CyberTech Rambler

March 18, 2010

O’Gara reputation under the wheels, courtesy of SCO

Filed under: Uncategorized — ctrambler @ 9:41 pm

What does a journalist fear most? To be shown to be biased. Not being accused of being biased, but proven to be one.

What does a opposing lawyer’s want most? To prove that a journalist voting for the other party is biased.

That sets the scene for Ms O’Gara grilling in the SCO vs Novell lawsuit and explains her combative mood. We got a glimpse on it on a submission by (PDF from GrokLaw. Groklaw coverage here)

There is another lesson to learn in this saga: Bring your own lawyer. SCO’s lawyer has no squirm in making public excerpts of the transcript available to argue for SCO, regardless of what it will do to Ms O’Gara’s credibility. Moreover, I do not see them objecting in the defense of Ms O’Gara in the deposition.
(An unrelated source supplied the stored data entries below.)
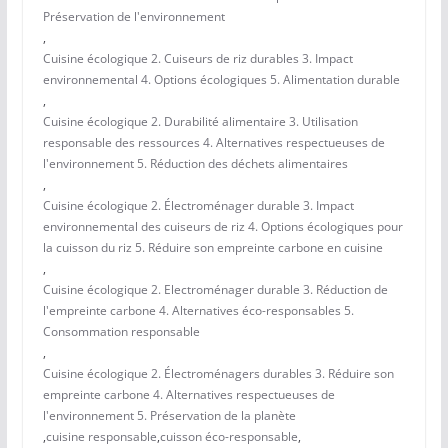
Préservation de l'environnement
,
Cuisine écologique 2. Cuiseurs de riz durables 3. Impact
environnemental 4. Options écologiques 5. Alimentation durable
,
Cuisine écologique 2. Durabilité alimentaire 3. Utilisation
responsable des ressources 4. Alternatives respectueuses de
l'environnement 5. Réduction des déchets alimentaires
,
Cuisine écologique 2. Électroménager durable 3. Impact
environnemental des cuiseurs de riz 4. Options écologiques pour
la cuisson du riz 5. Réduire son empreinte carbone en cuisine
,
Cuisine écologique 2. Electroménager durable 3. Réduction de
l'empreinte carbone 4. Alternatives éco-responsables 5.
Consommation responsable
,
Cuisine écologique 2. Électroménagers durables 3. Réduire son
empreinte carbone 4. Alternatives respectueuses de
l'environnement 5. Préservation de la planète
,
cuisine responsable
,
cuisson éco-responsable
,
One word of caution: What we have is excerpts from the deposition, not the full deposition. In particular, the part just immediately after the infamous ‘Who is PJ’ article which got O’Gara fired from SysCon is missing. May be the lawyers moved on, may be not, I would prefer to determine myself instead of leaving it hanging.

Take home messages? One: O’Gara is right to say PJ is biased, but I won’t not agree that she is unbiased as she claimed. There is no love lost between the two women. We know they don’t like each other. PJ made it clear long ago, and O’Gara more-or-less confirm that the feeling is mutual in the deposition. Two: From the excerpt, Novell’s lawyer is definitely trying to link Blake Stowell’s “I need you to send a jab PJ’s way” email to that article, and O’Gara did her best to deny that, saying that article is her initiative instead and has nothing to do with the email. My take? The email is the straw that broke the camel’s back. O’Gara probably would had done it without Stowell’s email, but Stowell’s email did clear one potential obstacle.  Three: Ms O’Gara is not sorry and stand behind the ‘Who’s is PJ’ story. What can I say? it is only to be expected that she had chosen behind whatever she wrote. To tell the truth, I can understand why she is not sorry about the article. PJ’s decision to not to divulge her true identity makes any effort to uncover her true identity a potentially good story and the increasing tempo of the spat between the two is coming to a boil. Then, SysCon’s editors did not see anything wrong about it initially. One is even quoted to ‘stand behind’ O’Gara. It took them quite sometime to change their mind. The length of time it took for them to make this decision raise this lingering doubt in my mind: Did SysCon let her go because she had become a liability? i.e., the decision to fire her was a business decision, not because they think she had done anything wrong. It does not, however, mean I agree with what she had done.

Finally, fair disclosure. I tried my best to be unbiased in this blog post, but I have an inherent bias toward Ms O’Gara, if you haven’t noticed.